Rewrite the entries from the line with "order: Anseriformes" up to and including the last line of the entries, substituting "vernacular name" for "common name" and leaving everything else unchanged.
** BEGIN RECORDS FOR PROCESSING **
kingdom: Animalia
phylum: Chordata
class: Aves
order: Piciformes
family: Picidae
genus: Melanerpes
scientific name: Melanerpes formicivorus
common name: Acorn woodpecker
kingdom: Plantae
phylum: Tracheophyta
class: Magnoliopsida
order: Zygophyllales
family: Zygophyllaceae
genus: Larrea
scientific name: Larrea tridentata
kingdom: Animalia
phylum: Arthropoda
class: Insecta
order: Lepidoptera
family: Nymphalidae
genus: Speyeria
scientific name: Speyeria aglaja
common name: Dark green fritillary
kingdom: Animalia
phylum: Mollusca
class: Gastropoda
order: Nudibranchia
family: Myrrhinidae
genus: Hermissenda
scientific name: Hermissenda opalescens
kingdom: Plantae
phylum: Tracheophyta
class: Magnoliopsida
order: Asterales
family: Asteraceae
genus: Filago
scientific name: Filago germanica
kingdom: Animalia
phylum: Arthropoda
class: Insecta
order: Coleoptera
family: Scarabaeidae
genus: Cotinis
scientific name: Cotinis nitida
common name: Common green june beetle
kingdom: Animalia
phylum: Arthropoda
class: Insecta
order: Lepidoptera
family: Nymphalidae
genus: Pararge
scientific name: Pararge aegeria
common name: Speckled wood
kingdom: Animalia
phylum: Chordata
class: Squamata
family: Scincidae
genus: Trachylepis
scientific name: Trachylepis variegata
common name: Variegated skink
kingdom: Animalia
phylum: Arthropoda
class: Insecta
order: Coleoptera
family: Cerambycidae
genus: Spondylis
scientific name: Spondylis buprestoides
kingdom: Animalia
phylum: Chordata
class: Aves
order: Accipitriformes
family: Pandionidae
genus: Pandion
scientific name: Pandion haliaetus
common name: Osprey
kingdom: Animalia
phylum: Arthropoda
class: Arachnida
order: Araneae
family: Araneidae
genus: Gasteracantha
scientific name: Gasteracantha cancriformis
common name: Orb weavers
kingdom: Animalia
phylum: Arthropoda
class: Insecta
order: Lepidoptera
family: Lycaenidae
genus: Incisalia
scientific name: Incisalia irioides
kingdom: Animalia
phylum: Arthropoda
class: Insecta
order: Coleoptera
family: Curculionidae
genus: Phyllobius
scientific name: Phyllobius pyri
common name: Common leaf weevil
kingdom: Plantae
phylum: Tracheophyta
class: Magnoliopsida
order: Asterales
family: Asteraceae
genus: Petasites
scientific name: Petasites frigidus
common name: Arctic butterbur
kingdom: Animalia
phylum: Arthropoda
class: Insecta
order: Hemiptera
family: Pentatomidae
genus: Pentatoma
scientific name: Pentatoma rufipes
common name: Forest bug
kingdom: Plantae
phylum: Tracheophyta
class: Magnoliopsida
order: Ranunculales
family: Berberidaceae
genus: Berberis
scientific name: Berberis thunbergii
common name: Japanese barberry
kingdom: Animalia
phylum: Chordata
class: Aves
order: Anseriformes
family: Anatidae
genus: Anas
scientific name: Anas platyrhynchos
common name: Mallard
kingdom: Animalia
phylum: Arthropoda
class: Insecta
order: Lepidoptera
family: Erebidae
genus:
** END RECORDS FOR PROCESSING **
■ **COMPLETED TASK**:
order: Anseriformes
family: Anatidae
genus: Anas
scientific name: Anas platyrhynchos
vernacular name: Mallard
kingdom: Animalia
phylum: Arthropoda
class: Insecta
order: Lepidoptera
family: Erebidae
genus:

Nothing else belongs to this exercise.